(Page-level text extractions)
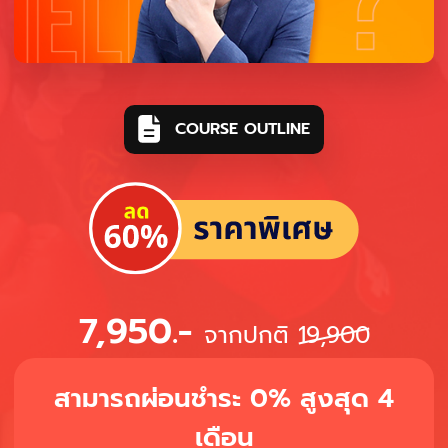
COURSE OUTLINE
7,950.-
จากปกติ
19,900
สามารถผ่อนชำระ 0% สูงสุด 4
เดือน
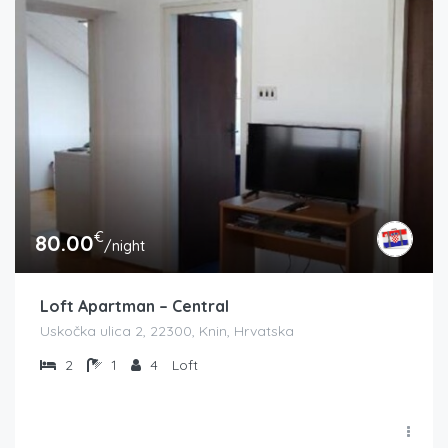
€
80.00
/night
Loft Apartman – Central
Uskočka ulica 2, 22300, Knin, Hrvatska
2
1
4
Loft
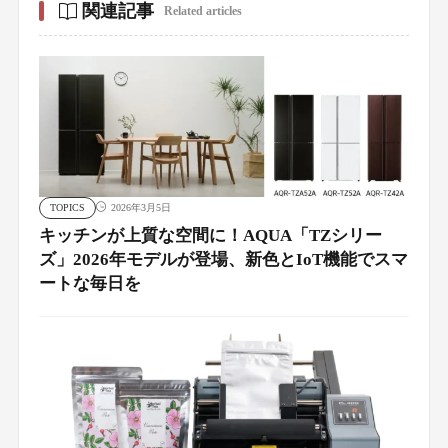
関連記事
Related articles
TOPICS
2026年3月5日
キッチンが上質な空間に！AQUA「TZシリー
ズ」2026年モデルが登場、新色とIoT機能でスマ
ートな毎日を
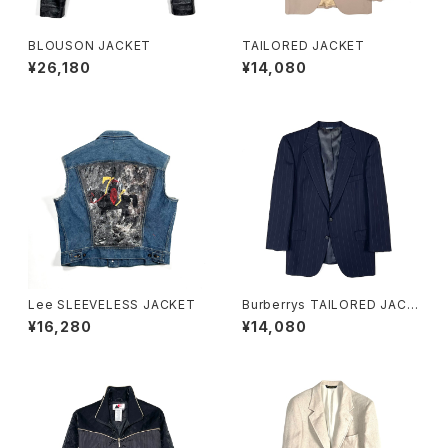
BLOUSON JACKET
TAILORED JACKET
¥26,180
¥14,080
Lee SLEEVELESS JACKET
Burberrys TAILORED JACK
ET
¥16,280
¥14,080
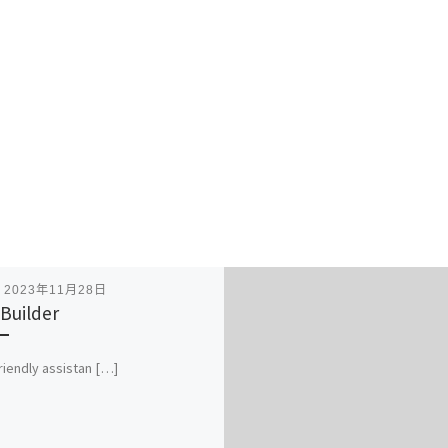
表
2023年11月28日
Builder
riendly assistan […]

_What you are asked to do:_
Return every entry word for word, but drop any pictures.

_Response area:_
COURSE OUTLINE
7,950.-
จากปกติ
19,900
สามารถผ่อนชำระ 0% สูงสุด 4
เดือน
€
80.00
/night
Loft Apartman – Central
Uskočka ulica 2, 22300, Knin, Hrvatska
2
1
4
Loft
関連記事
Related articles
TOPICS
2026年3月5日
キッチンが上質な空間に！AQUA「TZシリー
ズ」2026年モデルが登場、新色とIoT機能でスマ
ートな毎日を
BLOUSON JACKET
TAILORED JACKET
¥26,180
¥14,080
Lee SLEEVELESS JACKET
Burberrys TAILORED JACK
ET
¥16,280
¥14,080
表
2023年11月28日
Builder
riendly assistan […]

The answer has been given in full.